To solve Statistics problem with R
Problem statement for Stats:
Statistical Computing Org published Flight records in and out from US between 1987 – 2008. Its more than 12 GB of data that cannot be loaded into memory for processing. Main idea is how to play with data to get valuable insights. http://stat-computing.org/dataexpo/2009/the-data.html
Though this course was specific to Statistics, I read R in parallel so I can utilize knowledge of both to come up with solutions.
Following information needs to be analyzed using R:
- Standard deviation: Check the standard deviation of distance travelled by American Airlines (AA)
- Plot using R: Draw a boxplot of unique carrier distance with distance.
- Plot using R: Direction of relationship between arrDelay and DepDelay by drawing a scattered plot.
- Probability: What is the probability that a flight which is landing/taking off is “WN” Airlines
- Probability: What is the joint probability of a flight getting cancelled and is supposed to travel less than 2000 miles given that the flight is “AA” Airlines.
- Prediction: Suppose arrival delays of flights belonging to “AA” are normally distributed with mean 15 minutes and standard deviation 3 minutes. If the “AA” plans to announce a scheme where it will give 50% cash back if their flights are delayed by 20 minutes, how much percentage of the trips “AA” is supposed to lose this money.
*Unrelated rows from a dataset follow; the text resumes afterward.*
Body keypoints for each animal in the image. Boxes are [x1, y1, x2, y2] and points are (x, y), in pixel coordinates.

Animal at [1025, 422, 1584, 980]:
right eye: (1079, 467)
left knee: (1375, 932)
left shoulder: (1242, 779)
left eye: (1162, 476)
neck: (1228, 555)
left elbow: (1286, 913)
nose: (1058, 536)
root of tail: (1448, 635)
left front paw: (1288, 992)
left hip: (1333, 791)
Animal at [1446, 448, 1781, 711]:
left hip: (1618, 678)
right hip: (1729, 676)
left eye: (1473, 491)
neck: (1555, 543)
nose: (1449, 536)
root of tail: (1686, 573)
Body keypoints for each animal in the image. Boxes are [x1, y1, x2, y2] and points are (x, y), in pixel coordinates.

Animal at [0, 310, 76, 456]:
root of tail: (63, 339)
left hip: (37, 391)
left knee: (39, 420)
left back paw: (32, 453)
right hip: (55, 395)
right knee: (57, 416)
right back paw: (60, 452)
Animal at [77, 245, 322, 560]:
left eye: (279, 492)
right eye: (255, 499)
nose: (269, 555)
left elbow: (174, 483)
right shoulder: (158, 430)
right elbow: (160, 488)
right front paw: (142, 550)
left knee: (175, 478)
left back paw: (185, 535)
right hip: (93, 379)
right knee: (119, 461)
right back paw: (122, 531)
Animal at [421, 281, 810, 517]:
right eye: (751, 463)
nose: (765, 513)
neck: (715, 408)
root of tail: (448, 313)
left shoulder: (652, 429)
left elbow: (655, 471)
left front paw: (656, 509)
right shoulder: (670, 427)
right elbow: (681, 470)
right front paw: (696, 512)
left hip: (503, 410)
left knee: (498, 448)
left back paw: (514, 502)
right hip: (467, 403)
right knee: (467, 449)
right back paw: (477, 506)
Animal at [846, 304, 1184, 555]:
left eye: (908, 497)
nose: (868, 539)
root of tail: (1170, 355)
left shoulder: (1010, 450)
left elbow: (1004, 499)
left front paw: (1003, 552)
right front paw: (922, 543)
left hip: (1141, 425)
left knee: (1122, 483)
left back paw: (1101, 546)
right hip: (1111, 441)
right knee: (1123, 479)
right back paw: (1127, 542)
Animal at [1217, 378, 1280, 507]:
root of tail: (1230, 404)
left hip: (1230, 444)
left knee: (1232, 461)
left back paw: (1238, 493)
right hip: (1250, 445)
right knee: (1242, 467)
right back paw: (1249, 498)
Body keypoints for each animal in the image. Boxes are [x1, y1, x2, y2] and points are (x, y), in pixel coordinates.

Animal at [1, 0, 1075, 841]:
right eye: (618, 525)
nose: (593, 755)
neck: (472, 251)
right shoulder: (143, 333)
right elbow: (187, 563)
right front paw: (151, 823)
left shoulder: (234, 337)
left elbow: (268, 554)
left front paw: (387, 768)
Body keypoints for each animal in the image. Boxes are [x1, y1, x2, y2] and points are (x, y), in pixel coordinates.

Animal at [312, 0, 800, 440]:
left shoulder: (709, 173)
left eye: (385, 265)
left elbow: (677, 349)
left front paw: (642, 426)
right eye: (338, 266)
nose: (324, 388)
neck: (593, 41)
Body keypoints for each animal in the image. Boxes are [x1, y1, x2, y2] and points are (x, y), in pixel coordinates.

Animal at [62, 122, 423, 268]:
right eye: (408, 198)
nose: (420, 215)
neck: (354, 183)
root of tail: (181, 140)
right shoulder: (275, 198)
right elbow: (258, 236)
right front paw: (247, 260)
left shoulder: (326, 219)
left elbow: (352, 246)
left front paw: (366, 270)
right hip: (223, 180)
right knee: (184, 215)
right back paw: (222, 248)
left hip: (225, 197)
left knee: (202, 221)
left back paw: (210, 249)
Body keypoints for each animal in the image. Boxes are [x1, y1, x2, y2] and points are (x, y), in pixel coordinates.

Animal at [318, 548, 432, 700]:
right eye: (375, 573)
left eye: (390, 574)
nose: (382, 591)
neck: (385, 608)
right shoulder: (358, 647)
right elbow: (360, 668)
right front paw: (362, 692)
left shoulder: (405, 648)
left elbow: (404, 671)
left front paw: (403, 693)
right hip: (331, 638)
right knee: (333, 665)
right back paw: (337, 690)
- Prediction: Assume that 65% of flights are diverted due to bad weather through the Weather System. What is the probability that in a random sample of 10 flights, 6 are diverted through the Weather System.
- Linear regression: Do linear regression between the Arrival Delay and Departure Delay of the flights.
- Multiple liner regression: Perform a multiple linear regression between the Arrival Delay along with the Departure Delay and Distance travelled by flights.